Copy the listing below word for word, omitting the pictures.
———
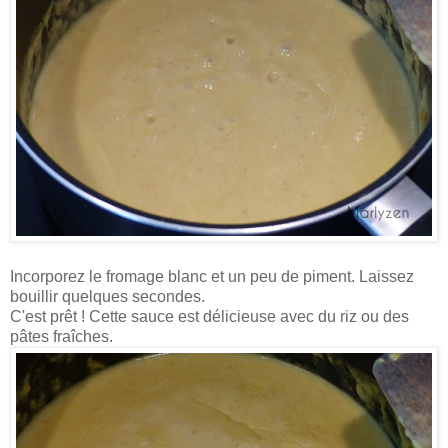
Incorporez le fromage blanc et un peu de piment. Laissez
bouillir quelques secondes.
C'est prêt ! Cette sauce est délicieuse avec du riz ou des
pâtes fraîches.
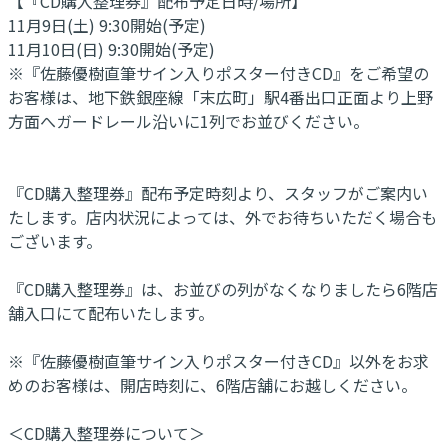
【『CD購入整理券』配布予定日時/場所】
11月9日(土) 9:30開始(予定)
11月10日(日) 9:30開始(予定)
※『佐藤優樹直筆サイン入りポスター付きCD』をご希望の
お客様は、地下鉄銀座線「末広町」駅4番出口正面より上野
方面へガードレール沿いに1列でお並びください。
『CD購入整理券』配布予定時刻より、スタッフがご案内い
たします。店内状況によっては、外でお待ちいただく場合も
ございます。
『CD購入整理券』は、お並びの列がなくなりましたら6階店
舗入口にて配布いたします。
※『佐藤優樹直筆サイン入りポスター付きCD』以外をお求
めのお客様は、開店時刻に、6階店舗にお越しください。
＜CD購入整理券について＞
———
* _TASK RESPONSE_
Incorporez le fromage blanc et un peu de piment. Laissez
bouillir quelques secondes.
C'est prêt ! Cette sauce est délicieuse avec du riz ou des
pâtes fraîches.
【『CD購入整理券』配布予定日時/場所】
11月9日(土) 9:30開始(予定)
11月10日(日) 9:30開始(予定)
※『佐藤優樹直筆サイン入りポスター付きCD』をご希望の
お客様は、地下鉄銀座線「末広町」駅4番出口正面より上野
方面へガードレール沿いに1列でお並びください。
『CD購入整理券』配布予定時刻より、スタッフがご案内い
たします。店内状況によっては、外でお待ちいただく場合も
ございます。
『CD購入整理券』は、お並びの列がなくなりましたら6階店
舗入口にて配布いたします。
※『佐藤優樹直筆サイン入りポスター付きCD』以外をお求
めのお客様は、開店時刻に、6階店舗にお越しください。
＜CD購入整理券について＞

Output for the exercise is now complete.